A revised provision could allow NAV-based pricing “as adjusted in accordance with the fund’s rules or instruments of incorporation,” aligning with sections 36(2) (subscription pricing) and section 42(1) (redemption pricing) of the AIF Law.
Similarly, Section 71(1) of the AIF Law (Limited Partnerships) and Section 32(4) of the UCITS Law contain comparable language and, in line with the rationale outlined above, may also require amendment.
Conclusion
We are supportive of the Ministry’s proposals to fully exercise the available national discretions under the Amending Directive. The approach taken demonstrates a balanced commitment to market development, investor protection, and regulatory alignment with EU standards.
In particular, the proposed measures – allowing non-domestic depositaries, broadening the scope of top-up services, enabling consumer loan origination by AIFs, and expanding liquidity management tools—will enhance the flexibility and competitiveness of the Cyprus fund sector, while maintaining appropriate safeguards.
We encourage the Ministry and CySEC to issue interpretative and procedural guidance as part of the implementation process, and to maintain open engagement with industry stakeholders. We remain available to provide any further input or technical support that may be required.
[1] Public Consultation Feedback Statement issued on April 2025 by the Irish Department of Finance.
[2] Germany’s AIF law (KAGB) already forbids consumer lending by AIFs. The draft implementing law (FoMaStG-E) maintains this prohibition on loan origination and servicing to consumers in Germany, while allowing loans to consumers abroad. The FoMaStG is still under legislative review and not yet enacted. YPOG | Briefing | AIFMD 2.0 and the Fund Market Strengthening Act: What will change for venture capital and private equity funds in Germany?
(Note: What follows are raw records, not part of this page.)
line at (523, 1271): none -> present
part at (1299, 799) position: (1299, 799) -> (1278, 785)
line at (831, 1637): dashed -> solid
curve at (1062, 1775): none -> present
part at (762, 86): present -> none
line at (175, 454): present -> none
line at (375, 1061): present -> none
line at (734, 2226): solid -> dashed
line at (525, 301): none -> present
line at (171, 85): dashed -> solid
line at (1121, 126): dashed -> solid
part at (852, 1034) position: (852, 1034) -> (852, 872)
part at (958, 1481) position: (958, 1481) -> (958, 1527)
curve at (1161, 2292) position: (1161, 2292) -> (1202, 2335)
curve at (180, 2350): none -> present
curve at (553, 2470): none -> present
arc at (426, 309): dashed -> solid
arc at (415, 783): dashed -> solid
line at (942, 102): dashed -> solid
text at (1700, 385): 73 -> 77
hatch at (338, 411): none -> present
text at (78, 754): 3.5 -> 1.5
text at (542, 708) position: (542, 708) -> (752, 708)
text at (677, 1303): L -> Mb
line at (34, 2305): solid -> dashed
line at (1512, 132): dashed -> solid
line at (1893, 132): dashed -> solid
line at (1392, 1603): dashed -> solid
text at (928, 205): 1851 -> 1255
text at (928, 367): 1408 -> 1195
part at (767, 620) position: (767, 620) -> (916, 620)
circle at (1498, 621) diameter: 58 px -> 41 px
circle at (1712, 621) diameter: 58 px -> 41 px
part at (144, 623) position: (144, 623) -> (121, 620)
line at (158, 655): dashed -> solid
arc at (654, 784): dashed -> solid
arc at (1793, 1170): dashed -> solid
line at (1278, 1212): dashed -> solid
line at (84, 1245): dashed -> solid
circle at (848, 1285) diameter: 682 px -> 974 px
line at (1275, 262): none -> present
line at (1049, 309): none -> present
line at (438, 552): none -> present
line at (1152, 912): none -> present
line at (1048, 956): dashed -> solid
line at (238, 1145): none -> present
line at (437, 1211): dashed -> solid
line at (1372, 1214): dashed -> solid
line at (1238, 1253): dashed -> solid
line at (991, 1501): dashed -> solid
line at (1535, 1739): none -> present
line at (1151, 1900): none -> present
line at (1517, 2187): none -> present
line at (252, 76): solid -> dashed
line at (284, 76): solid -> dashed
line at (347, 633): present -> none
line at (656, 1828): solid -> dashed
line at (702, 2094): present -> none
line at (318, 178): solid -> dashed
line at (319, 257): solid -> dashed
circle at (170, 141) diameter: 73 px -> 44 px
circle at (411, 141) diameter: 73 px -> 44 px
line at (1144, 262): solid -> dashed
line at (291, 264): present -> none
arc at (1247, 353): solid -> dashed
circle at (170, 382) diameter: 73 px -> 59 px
[3] “AIFs de facto are not authorised to grant loans in France (except in specific cases that constitute exemptions to the French banking monopoly” as per Comparisons | Global Practice Guides | Chambers and Partners
[4] Dutch law requires a credit license to lend to consumers, and in practice, the Financial Markets Authority (AFM) does not permit AIFMs to make consumer loans. A briefing from a leading law firm ( Examining AIFMD II) notes that AIFMs “may grant loans to parties that do not qualify as ‘consumers’ under Dutch law,” and explicitly states that “the Dutch AFM… does not allow AIFMs to grant loans to consumers because this is considered by the AFM a non-permissible activity.
[5] Iosco Final Report (recommendation 6) on Revised Recommendations for Liquidity Risk Management for Collective Investment Schemes (“CIS”), and its Implementation Guidance (section V) published on 26 May 2025.